Schwindelerregende Höhen

So am Ende des ersten Aktes, als Claudio mit der Posaune kommuniziert, sich beide gegenseitig anfeuern und sich in schwindelerregende Höhen steigern. Der donnernde Applaus ist der verdiente Lohn. Aber auch für den Titelhelden hat der Komponist in der zweiten Szene des zweiten Akts ein Duett mit den Holzbläsern parat.

Überhaupt dominieren die Holzbläser diese Oper. Das verleiht ihr ein weiches Klangbild, das im deutlichen Kontrast zum wenig lieblichen Libretto steht. Die kleine Besetzung wirkt angenehm zurückgenommen und lässt den Sängern und Sängerinnen ausreichend Platz.

Ansonsten ist „Lucio Cornelia Silla“ eine Oper, die ein wahres Feuerwerk an Koloraturen abfeuert und damit höchste Ansprüche an die Sängerinnen und Sänger stellt. Wie gesagt, Händel wollte ausprobieren, was machbar ist.

Es ist ein Werk für einen Gott, fünf Menschen und einen Menschen, der sich für einen Gott hält. Als Gott Mars hat Bariton Thomas Hansen nur zwei kurze Auftritte, so dass er sich nicht weiter auszeichnen kann.

Die Rolle des Diktators Silla, der sich für einen Gott hält, hat Dmitry Sinkovsk. Leider braucht der Countertenor eine Weile, bis er in die Oper findet. Zu Beginn des ersten und zu Beginn des zweiten Aktes wackelt er in der Stimme deutlich. Doch zum guten Ende nimmt ihn Anna Dennis in der Rolle seiner Gattin an die Hände und beide zaubern ein atemberaubendes Duett in die Stadthalle.

Feuerwerk an Koloraturen

Überhaupt ist Anna Dennis wieder einmal eine verlässliche Größe bei den Göttinger Händel-Festspielen.
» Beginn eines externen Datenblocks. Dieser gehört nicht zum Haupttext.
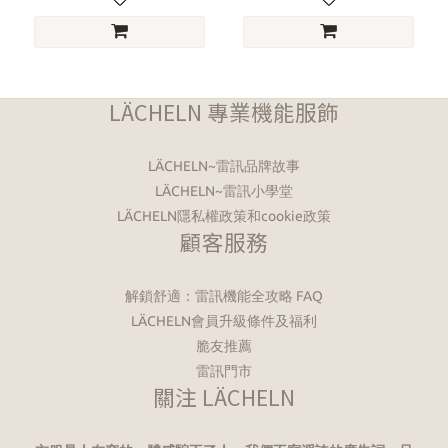
LÄCHELN 專業機能服飾
LÄCHELN~雷訊品牌故事
LÄCHELN~雷訊小學堂
LÄCHELN隱私權政策和cookie政策
顧客服務
解鎖舒適：雷訊機能全攻略 FAQ
LÄCHELN會員升級條件及福利
脆友推薦
雷訊門市
關注 LÄCHELN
Ihre Weltklasse ist an diesem Abend die Basis für eine beeindruckende Leistung und eben jenes Feuerwerks an Koloraturen.

Der andere Pol in dieser szenischen Aufführung ist Helena Rasker in der Rolle des Silla-Kontrahenten Claudio. Ohne Frage hat die Altistin genug Volumen für Männerrollen und auch genug Dynamik. Sie kann die Wut und den Zorn des enttäuschten Weggefährten beeindruckend vermitteln und wird zum Schluss mit einem Beifallssturm belohnt.

Doch die Stärke dieser Oper ist die Ausgeglichenheit der Sänger. Oberlinger hat nicht nur ein glückliches Händchen bei der Besetzung, sondern wohl auch klare Vorstellungen von einem gelungenen Gesamtbild. Das Publikum konnte sie damit überzeugen.